_Problem statement_
The entries below are to be written out exactly, with no images included.

(Stored items)
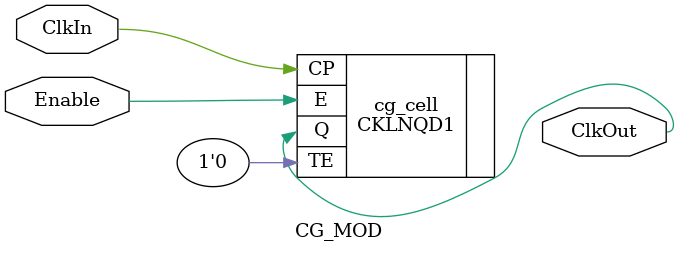
<source format=v>

`timescale 1ns/1ps

`ifndef CG_WRAPPER
`define CG_WRAPPER


//module CG_MOD_neg (ClkIn, Enable, test, ClkOut);
//	input ClkIn,Enable,test;
//	output ClkOut;
//	wire tm_out;
//	reg enl;
//		assign tm_out = Enable | test;
//		always @ (ClkIn or tm_out )
//		if (ClkIn)
//			enl = tm_out;
//		assign ClkOut = ClkIn | ~enl;
//endmodule


module CG_MOD (ClkIn, Enable, ClkOut);
input wire ClkIn,Enable;
output wire ClkOut;
//wire ck_inb;
//reg enl;
    CKLNQD1 cg_cell (.TE (1'b0), .E (Enable), .CP (ClkIn), .Q(ClkOut));

	//assign ck_inb = ~ClkIn;
	//always @ (ck_inb or Enable )
	//if (ck_inb)
	//	enl = Enable;
	//assign ClkOut = ClkIn & enl;
	
endmodule

/*
module CG_MOD_neg (ClkIn, Enable, ClkOut);
	input wire ClkIn,Enable;
	output wire ClkOut;
	//reg enl;
        
        CKLHQD1 cg_cell_neg (.TE(1'b0), .E (Enable), .CPN (ClkIn),.Q(ClkOut));
		//always @ (ClkIn or Enable)
		//if (ClkIn)
			//enl = Enable ;
		//assign ClkOut = ClkIn | ~enl;
endmodule
*/

`endif

</source>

_Written solution_
<source format=v>

`timescale 1ns/1ps

`ifndef CG_WRAPPER
`define CG_WRAPPER


//module CG_MOD_neg (ClkIn, Enable, test, ClkOut);
//	input ClkIn,Enable,test;
//	output ClkOut;
//	wire tm_out;
//	reg enl;
//		assign tm_out = Enable | test;
//		always @ (ClkIn or tm_out )
//		if (ClkIn)
//			enl = tm_out;
//		assign ClkOut = ClkIn | ~enl;
//endmodule


module CG_MOD (ClkIn, Enable, ClkOut);
input wire ClkIn,Enable;
output wire ClkOut;
//wire ck_inb;
//reg enl;
    CKLNQD1 cg_cell (.TE (1'b0), .E (Enable), .CP (ClkIn), .Q(ClkOut));

	//assign ck_inb = ~ClkIn;
	//always @ (ck_inb or Enable )
	//if (ck_inb)
	//	enl = Enable;
	//assign ClkOut = ClkIn & enl;
	
endmodule

/*
module CG_MOD_neg (ClkIn, Enable, ClkOut);
	input wire ClkIn,Enable;
	output wire ClkOut;
	//reg enl;
        
        CKLHQD1 cg_cell_neg (.TE(1'b0), .E (Enable), .CPN (ClkIn),.Q(ClkOut));
		//always @ (ClkIn or Enable)
		//if (ClkIn)
			//enl = Enable ;
		//assign ClkOut = ClkIn | ~enl;
endmodule
*/

`endif

</source>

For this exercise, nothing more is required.